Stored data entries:
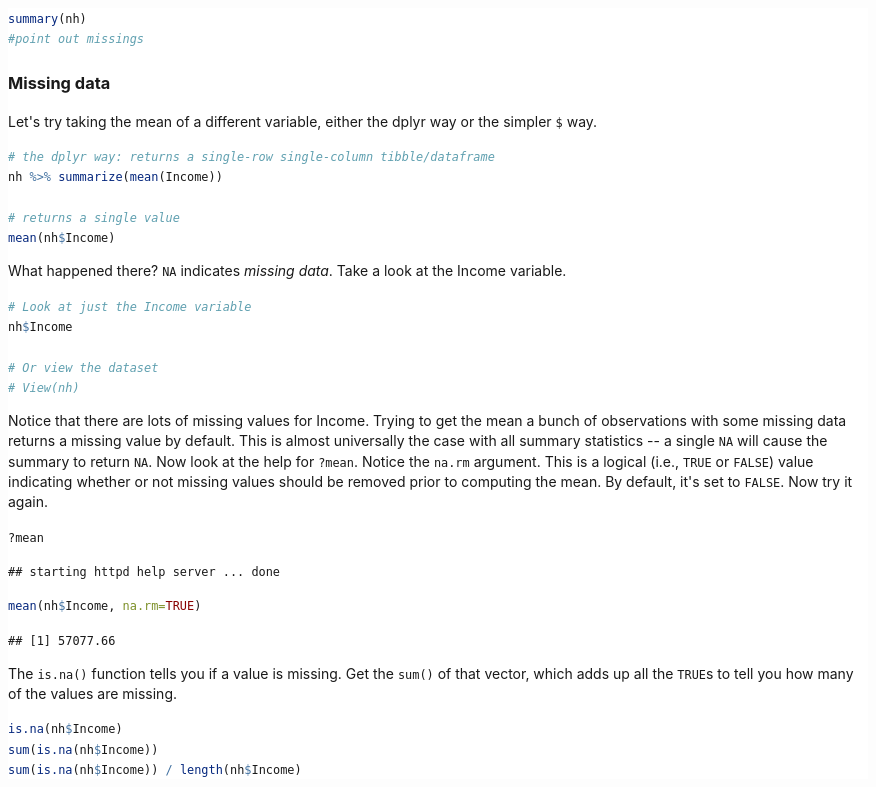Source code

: 
```r
summary(nh)
#point out missings
```


### Missing data

Let's try taking the mean of a different variable, either the dplyr way or the simpler `$` way.


```r
# the dplyr way: returns a single-row single-column tibble/dataframe
nh %>% summarize(mean(Income))

# returns a single value
mean(nh$Income)
```

What happened there? `NA` indicates _missing data_. Take a look at the Income variable.


```r
# Look at just the Income variable
nh$Income

# Or view the dataset
# View(nh)
```

Notice that there are lots of missing values for Income. Trying to get the mean a bunch of observations with some missing data returns a missing value by default. This is almost universally the case with all summary statistics -- a single `NA` will cause the summary to return `NA`. Now look at the help for `?mean`. Notice the `na.rm` argument. This is a logical (i.e., `TRUE` or `FALSE`) value indicating whether or not missing values should be removed prior to computing the mean. By default, it's set to `FALSE`. Now try it again.


```r
?mean
```

```
## starting httpd help server ... done
```

```r
mean(nh$Income, na.rm=TRUE)
```

```
## [1] 57077.66
```

The `is.na()` function tells you if a value is missing. Get the `sum()` of that vector, which adds up all the `TRUE`s to tell you how many of the values are missing. 


```r
is.na(nh$Income)
sum(is.na(nh$Income))
sum(is.na(nh$Income)) / length(nh$Income)
```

* What this task involves
Could you give again exactly the lines from the line containing "values are missing." through the final line of the data above, and no others?

* Your solution
The `is.na()` function tells you if a value is missing. Get the `sum()` of that vector, which adds up all the `TRUE`s to tell you how many of the values are missing. 


```r
is.na(nh$Income)
sum(is.na(nh$Income))
sum(is.na(nh$Income)) / length(nh$Income)
```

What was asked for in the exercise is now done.